Here again we find a striking example of Paul’s doctrine of participation. First, Christians participate in the Body and Blood of Jesus Christ through the Eucharistic meal. Second, the people of Israel who ate the Old Testament sacrifices were “partners in the altar.” Third, pagans who sacrifice meat to idols, that is to say demons, become “partners with demons.” Last of all, Paul concludes that a Christian “cannot partake of the table of the Lord and the table of demons.” Just as Israelite sacrifices and pagan sacrifices allowed worshippers to partake of spiritual realities through their altars, so also Christians become partakers of the sacrifice of Christ through the Eucharist.
It is indeed odd that Protestants deny that the “Lord’s table” is an “altar” since Paul so clearly identifies the “table of the Lord” with an “altar” in this passage. This antagonism to “Christian altars” is especially unwarranted when we consider that the Epistle to the Hebrews explicitly states that the Church of Jesus Christ worships at an altar from which we eat and drink the sacrifice of Christ:
We have an altar from which those who serve the tent [i.e. the Old Testament tabernacle] have no right to eat. For the bodies of those animals whose blood is brought into the sanctuary by the high priest as a sacrifice for sin are burned outside the camp. So Jesus also suffered outside the gate in order to sanctify the people through his own blood (Heb 13:10-13).

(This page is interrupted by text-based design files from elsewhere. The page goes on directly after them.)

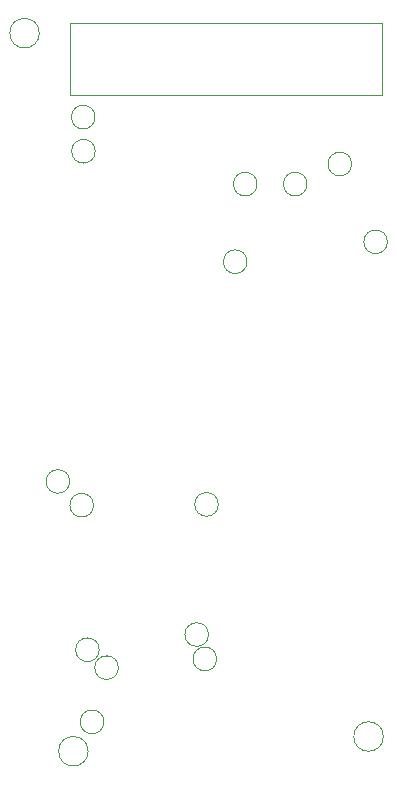
<source format=gbr>
G04 #@! TF.GenerationSoftware,KiCad,Pcbnew,(5.1.10)-1*
G04 #@! TF.CreationDate,2021-10-05T13:08:05+05:30*
G04 #@! TF.ProjectId,P-1000072_Cicada Wi-Fi,502d3130-3030-4303-9732-5f4369636164,0.1*
G04 #@! TF.SameCoordinates,PX7cee6c0PY3dfd240*
G04 #@! TF.FileFunction,Other,User*
%FSLAX46Y46*%
G04 Gerber Fmt 4.6, Leading zero omitted, Abs format (unit mm)*
G04 Created by KiCad (PCBNEW (5.1.10)-1) date 2021-10-05 13:08:05*
%MOMM*%
%LPD*%
G01*
G04 APERTURE LIST*
%ADD10C,0.050000*%
G04 APERTURE END LIST*
D10*
X-13204600Y3044600D02*
X-13204600Y-3055400D01*
X-13204600Y-3055400D02*
X13195400Y-3055400D01*
X13195400Y-3055400D02*
X13195400Y3044600D01*
X13195400Y3044600D02*
X-13204600Y3044600D01*
X-1519680Y-48707040D02*
G75*
G03*
X-1519680Y-48707040I-1000000J0D01*
G01*
X-686560Y-37688520D02*
G75*
G03*
X-686560Y-37688520I-1000000J0D01*
G01*
X-828800Y-50774600D02*
G75*
G03*
X-828800Y-50774600I-1000000J0D01*
G01*
X-10770360Y-49997360D02*
G75*
G03*
X-10770360Y-49997360I-1000000J0D01*
G01*
X-10379200Y-56098440D02*
G75*
G03*
X-10379200Y-56098440I-1000000J0D01*
G01*
X-11255500Y-37754560D02*
G75*
G03*
X-11255500Y-37754560I-1000000J0D01*
G01*
X1741680Y-17139920D02*
G75*
G03*
X1741680Y-17139920I-1000000J0D01*
G01*
X-9149840Y-51511200D02*
G75*
G03*
X-9149840Y-51511200I-1000000J0D01*
G01*
X-13269720Y-35745420D02*
G75*
G03*
X-13269720Y-35745420I-1000000J0D01*
G01*
X6820000Y-10570000D02*
G75*
G03*
X6820000Y-10570000I-1000000J0D01*
G01*
X2590000Y-10570000D02*
G75*
G03*
X2590000Y-10570000I-1000000J0D01*
G01*
X-11130000Y-4900000D02*
G75*
G03*
X-11130000Y-4900000I-1000000J0D01*
G01*
X-11110000Y-7790000D02*
G75*
G03*
X-11110000Y-7790000I-1000000J0D01*
G01*
X13630000Y-15460000D02*
G75*
G03*
X13630000Y-15460000I-1000000J0D01*
G01*
X10600000Y-8870000D02*
G75*
G03*
X10600000Y-8870000I-1000000J0D01*
G01*
X13281980Y-57343040D02*
G75*
G03*
X13281980Y-57343040I-1250000J0D01*
G01*
X-11714160Y-58587640D02*
G75*
G03*
X-11714160Y-58587640I-1250000J0D01*
G01*
X-15846740Y2212340D02*
G75*
G03*
X-15846740Y2212340I-1250000J0D01*
G01*
M02*

</source>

This passage in Hebrews indicates that Christians possess an altar that corresponds to the altar of Jewish tabernacle in Jerusalem. Whereas the Jewish people sacrificed the body and blood of bulls and goats on that altar, Christians have an altar from which even the Jewish priests “have no right to eat.” The sacrifice which the Christians eat is “Jesus who suffered” and who sanctified “the people through his own blood.”
The passage no doubt refers to the Christian Eucharist of which Christians have a right to eat as partakers of Christ. If we peal back the English translation of Hebrews 13:10-13 we see that the Greek word for altar is thusiasterion. This word is a compound of the Greek word thusia (“sacrifice”) and sterion (“fixed place”). To render it literally, Hebrews 13:10 reads: “We have a fixed place of sacrifice.” The concept of Eucharistic sacrifice is built in to the very word for altar as a place of sacrifice.
 Didache 9:1.
 Saint Justin Martyr, First Apology 1, 65-67 (Patrologia Graeca 6, 428-429).
 Council of Trent, Session 22, Chapter 1.
 Council of Trent, Session 22, Chapter 1.